Tantos políticos, que transformam a língua em uma pasta amorfa, abatumada por promessas que não fermentam, há muito recoberta pelo glacê de caríssimas publicidades. Tantos amantes, que simulam um lirismo feito de preguiçosas fórmulas, parnasianos dos sentimentos, como se nunca houvera um Manuel Bandeira. Tantos intelectuais, satisfeitos em ler e entender o que só eles mesmos escrevem. Tantos poetas, como este, que se arrogam defensores da poesia, ou acreditam ser necessário defendê-la. Tantos acadêmicos, esterilizando a cada dia as palavras de sua potência e expressão, repetidas congresso após congresso, revista após revista até que pareçam fazer algum sentido, ao menos para seus pares. Tantos artistas, que se acostumaram à segurança de saltar com rede e agora temem qualquer coisa diferente de inócuas turnês. Tantas eminências, sem qualquer ouvido para o ritmo e a sonoridade do idioma. Tantos ativistas, que falam em nome daqueles que jamais lhes conferiram procuração, a calar a novidade de ferro e sal que podia estar na boca dos que ainda não venceram o silêncio. Tantos jurisconsultos, para os quais a letra da lei vale, naturalmente, mais do que a letra do verso. Tantos jornalistas, que acreditam que só pode haver fato nos fatos e nenhuma poesia. Tantos professores, a desencorajar seus alunos a olhar para o mundo através da lente do poema, confinando-os à homogeneidade da prosa por gosto ou falta de preparo.
Tantos inimigos.
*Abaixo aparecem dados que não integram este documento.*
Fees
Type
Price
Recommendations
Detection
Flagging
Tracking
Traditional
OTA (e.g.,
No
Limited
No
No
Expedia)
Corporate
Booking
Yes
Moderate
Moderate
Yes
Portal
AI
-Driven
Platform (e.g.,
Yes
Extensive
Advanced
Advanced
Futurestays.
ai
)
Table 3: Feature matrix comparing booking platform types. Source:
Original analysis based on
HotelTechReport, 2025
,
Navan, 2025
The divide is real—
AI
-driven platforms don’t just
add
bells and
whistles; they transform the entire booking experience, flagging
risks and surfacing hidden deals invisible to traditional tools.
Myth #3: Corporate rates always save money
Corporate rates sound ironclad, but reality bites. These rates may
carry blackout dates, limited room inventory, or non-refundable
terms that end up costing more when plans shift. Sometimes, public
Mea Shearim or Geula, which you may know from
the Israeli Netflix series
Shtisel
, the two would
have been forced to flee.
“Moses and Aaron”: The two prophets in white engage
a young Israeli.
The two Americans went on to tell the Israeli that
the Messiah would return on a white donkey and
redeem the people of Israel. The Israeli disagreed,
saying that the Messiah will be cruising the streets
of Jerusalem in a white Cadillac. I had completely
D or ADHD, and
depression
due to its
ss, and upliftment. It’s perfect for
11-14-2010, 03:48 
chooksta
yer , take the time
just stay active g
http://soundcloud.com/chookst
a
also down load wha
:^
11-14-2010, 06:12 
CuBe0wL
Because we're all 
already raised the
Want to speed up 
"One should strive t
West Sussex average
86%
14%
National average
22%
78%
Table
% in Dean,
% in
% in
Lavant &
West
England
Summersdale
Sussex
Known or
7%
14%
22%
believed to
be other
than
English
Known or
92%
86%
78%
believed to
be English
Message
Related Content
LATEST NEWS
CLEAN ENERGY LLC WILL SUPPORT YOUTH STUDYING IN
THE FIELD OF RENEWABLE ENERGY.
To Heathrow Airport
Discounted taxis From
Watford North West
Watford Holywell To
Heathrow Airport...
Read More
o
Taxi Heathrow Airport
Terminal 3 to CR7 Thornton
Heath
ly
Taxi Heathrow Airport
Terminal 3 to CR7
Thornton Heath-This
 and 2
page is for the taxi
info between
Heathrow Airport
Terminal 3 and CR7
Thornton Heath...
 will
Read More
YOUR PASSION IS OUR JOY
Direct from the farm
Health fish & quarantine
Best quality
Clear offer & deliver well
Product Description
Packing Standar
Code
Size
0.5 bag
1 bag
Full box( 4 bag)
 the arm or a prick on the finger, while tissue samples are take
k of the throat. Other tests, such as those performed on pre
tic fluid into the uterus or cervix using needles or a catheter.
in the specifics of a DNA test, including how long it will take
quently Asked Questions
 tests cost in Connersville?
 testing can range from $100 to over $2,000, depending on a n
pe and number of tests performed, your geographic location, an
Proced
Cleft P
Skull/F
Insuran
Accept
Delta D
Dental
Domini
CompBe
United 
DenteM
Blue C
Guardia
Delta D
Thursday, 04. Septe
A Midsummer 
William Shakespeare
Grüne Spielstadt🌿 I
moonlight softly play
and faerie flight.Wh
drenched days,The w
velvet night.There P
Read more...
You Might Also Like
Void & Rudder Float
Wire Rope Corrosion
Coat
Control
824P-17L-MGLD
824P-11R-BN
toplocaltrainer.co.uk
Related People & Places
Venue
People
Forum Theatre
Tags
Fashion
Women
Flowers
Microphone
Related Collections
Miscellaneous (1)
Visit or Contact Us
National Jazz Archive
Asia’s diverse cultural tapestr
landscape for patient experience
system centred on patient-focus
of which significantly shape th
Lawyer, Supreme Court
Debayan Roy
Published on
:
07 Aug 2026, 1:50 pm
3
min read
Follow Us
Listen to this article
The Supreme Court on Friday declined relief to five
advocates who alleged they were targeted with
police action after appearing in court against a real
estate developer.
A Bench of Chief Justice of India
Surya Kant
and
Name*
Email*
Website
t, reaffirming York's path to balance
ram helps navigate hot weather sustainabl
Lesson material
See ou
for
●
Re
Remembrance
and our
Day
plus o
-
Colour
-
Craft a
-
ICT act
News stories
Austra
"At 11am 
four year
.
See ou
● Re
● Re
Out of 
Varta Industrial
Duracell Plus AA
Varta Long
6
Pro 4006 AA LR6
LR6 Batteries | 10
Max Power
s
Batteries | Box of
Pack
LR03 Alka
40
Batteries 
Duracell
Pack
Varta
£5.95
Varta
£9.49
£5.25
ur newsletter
Tantas vitórias aparentes.
À poesia, agrada-lhe a luta corpo a corpo, a que se trava à noite, quando todas as luzes, exceto as de cabeceira, se apagam. Por isso, mesmo unidos, cedo ou tarde, cairão todos os estandartes, suavizados pela lira, um a um, derrotados em alcovas perfumadas, nas quais Safo e seus seguidores seguirão celebrando a vida transfiguradamente viva em redimidos caracteres.